There is one thing that bothers me. What if the remaining space isn't a rectangle?

P11476
you can just break in into several rectangles, that's what i do when i create the red rectangles
since you start from a rectangle and add more rectangles, the space can always be composed of several rectangles bc all angles in it are 90 degrees

>all angles in it are 90 degrees
or 270, or 180...
but you got it what i meant

P11475
Problems:
1. I don't know if subdivisions of infinitely many rectangles is supposed to be within the scope of the problem. But then again we can examine that case for fun anyway.
2. I don't think your infinite nesting scheme is compatible with giving at least one integer dimension to all rectangles. As your rectangles get smaller, eventually they will be smaller than a 1x1 so neither side can be an integer.
3. What about the point in the center? It isn't contained in any rectangle, and isn't on the border of any rectangle. So I don't know if you can even say you've partitioned the rectangle.
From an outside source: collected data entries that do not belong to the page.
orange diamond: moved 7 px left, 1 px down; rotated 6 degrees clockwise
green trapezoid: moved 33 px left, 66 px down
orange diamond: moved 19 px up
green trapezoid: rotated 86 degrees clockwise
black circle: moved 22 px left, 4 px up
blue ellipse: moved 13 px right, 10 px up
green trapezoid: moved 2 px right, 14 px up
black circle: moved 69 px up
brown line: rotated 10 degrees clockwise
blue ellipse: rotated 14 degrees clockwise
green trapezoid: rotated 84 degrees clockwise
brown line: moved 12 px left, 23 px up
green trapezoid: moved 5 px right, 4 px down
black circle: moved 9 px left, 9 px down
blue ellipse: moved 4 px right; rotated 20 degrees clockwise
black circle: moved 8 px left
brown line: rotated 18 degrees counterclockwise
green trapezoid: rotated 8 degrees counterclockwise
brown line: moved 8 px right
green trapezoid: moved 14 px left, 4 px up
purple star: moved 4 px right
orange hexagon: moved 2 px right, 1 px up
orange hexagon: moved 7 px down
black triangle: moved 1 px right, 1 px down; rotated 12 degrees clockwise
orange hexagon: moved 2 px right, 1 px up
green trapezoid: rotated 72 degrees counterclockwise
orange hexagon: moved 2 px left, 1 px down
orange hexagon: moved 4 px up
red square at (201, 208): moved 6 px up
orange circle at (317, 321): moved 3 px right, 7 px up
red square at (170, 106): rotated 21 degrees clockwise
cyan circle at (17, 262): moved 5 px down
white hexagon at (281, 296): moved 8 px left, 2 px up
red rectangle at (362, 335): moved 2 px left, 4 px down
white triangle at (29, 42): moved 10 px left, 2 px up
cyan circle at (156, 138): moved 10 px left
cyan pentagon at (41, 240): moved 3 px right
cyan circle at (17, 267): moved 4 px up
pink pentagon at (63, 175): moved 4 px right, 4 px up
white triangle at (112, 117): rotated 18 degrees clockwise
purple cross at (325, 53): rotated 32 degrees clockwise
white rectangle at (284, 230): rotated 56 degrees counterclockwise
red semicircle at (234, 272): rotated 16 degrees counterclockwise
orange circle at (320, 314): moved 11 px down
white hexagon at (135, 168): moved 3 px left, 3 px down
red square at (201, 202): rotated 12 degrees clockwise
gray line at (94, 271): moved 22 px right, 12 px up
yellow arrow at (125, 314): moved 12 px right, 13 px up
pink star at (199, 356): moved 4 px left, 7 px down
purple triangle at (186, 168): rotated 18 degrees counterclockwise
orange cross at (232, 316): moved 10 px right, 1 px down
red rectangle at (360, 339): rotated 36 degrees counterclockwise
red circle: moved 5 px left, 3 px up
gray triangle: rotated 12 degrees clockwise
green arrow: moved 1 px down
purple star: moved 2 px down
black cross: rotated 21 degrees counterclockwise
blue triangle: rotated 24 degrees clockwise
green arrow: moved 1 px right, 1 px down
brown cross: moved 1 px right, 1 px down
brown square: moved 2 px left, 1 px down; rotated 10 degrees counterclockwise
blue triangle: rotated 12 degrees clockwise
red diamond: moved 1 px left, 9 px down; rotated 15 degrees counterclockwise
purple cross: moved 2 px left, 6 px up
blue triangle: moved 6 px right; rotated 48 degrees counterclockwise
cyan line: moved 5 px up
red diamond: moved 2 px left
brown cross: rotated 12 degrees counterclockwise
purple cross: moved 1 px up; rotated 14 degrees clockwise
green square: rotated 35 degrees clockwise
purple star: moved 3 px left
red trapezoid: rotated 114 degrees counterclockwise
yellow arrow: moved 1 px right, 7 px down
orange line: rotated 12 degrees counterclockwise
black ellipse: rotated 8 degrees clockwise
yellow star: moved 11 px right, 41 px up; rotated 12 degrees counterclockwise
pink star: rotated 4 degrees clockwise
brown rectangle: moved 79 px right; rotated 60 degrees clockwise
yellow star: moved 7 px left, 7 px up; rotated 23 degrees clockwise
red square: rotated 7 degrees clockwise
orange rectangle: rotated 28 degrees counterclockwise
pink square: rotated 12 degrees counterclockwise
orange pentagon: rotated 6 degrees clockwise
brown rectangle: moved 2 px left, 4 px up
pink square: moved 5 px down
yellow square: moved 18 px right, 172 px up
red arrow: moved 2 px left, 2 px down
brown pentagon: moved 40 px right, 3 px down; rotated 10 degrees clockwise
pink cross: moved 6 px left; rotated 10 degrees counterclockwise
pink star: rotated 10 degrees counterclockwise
btw in op's image, several rectangles can be merged
but even though it doesnt really look like one of my cases, idk if it really matters bc both P10629 and P11282 have been shown to violate DEF1 in P10652 and P11344

P11480
>1.
your 2. trivially shows the solution to that
you cant create infinite rectangles bc at some point they will get smaller than 1x1
and since infinite nesting is a big no-no, you cant have a partition scheme that leaves a non-interger rect remaining
>3.
im not using "partition" in the strict sense of the word, i just add a rectangle anywhere and then cut the big one along the small one's edges
and from the new rectangles that get formed, i try to see which ones i can give integer sides, and always find that one is left with both sides necessarily being non-integer, no matter how i cut and sort

P11478
Of course, but you may use many rectangles to create that rectangle space

P11483
>you cant create infinite rectangles bc at some point they will get smaller than 1x1
In the general case of infinitely many rectangles, only one dimension would be guaranteed to get smaller than 1, the other could still be an integer.

P11487
i just noticed that your example is equivalent to one of my cases and can be converted
in fact, in P11466 case #0 can be converted into case #3 by merging the rectangles
i will try the same approach, but instead of classifying by where the first rectangle touches the edges of the mother rect, i classify based on where the remaining free space touches it
P11488
i dont really see how it can get to a point where you can simply reduce a single dimension of the free space
you eventually have to stop the integer dimension at 1, but the problem is that the free space always ends up with both dimensions being non-integer
if you get to the point where you can use infinite rectangles, you dont need infinite rectangle, get what im saying? you can just merge the infinite rectangle into one that shares their integer side

P11498
>i will try the same approach, but instead of classifying by where the first rectangle touches the edges of the mother rect, i classify based on where the remaining free space touches it
just did that and yea, you always end up with the free space necessarily having both non-integer sides, starting the problem from scratch
im a bit lazy to put captions in my drawings rn so maybe later
but feel free to try on your own

>if you get to the point where you can use infinite rectangles, you dont need infinite rectangle, get what im saying? you can just merge the infinite rectangle into one that shares their integer side
That's my suspicion too, but I don't have a proof.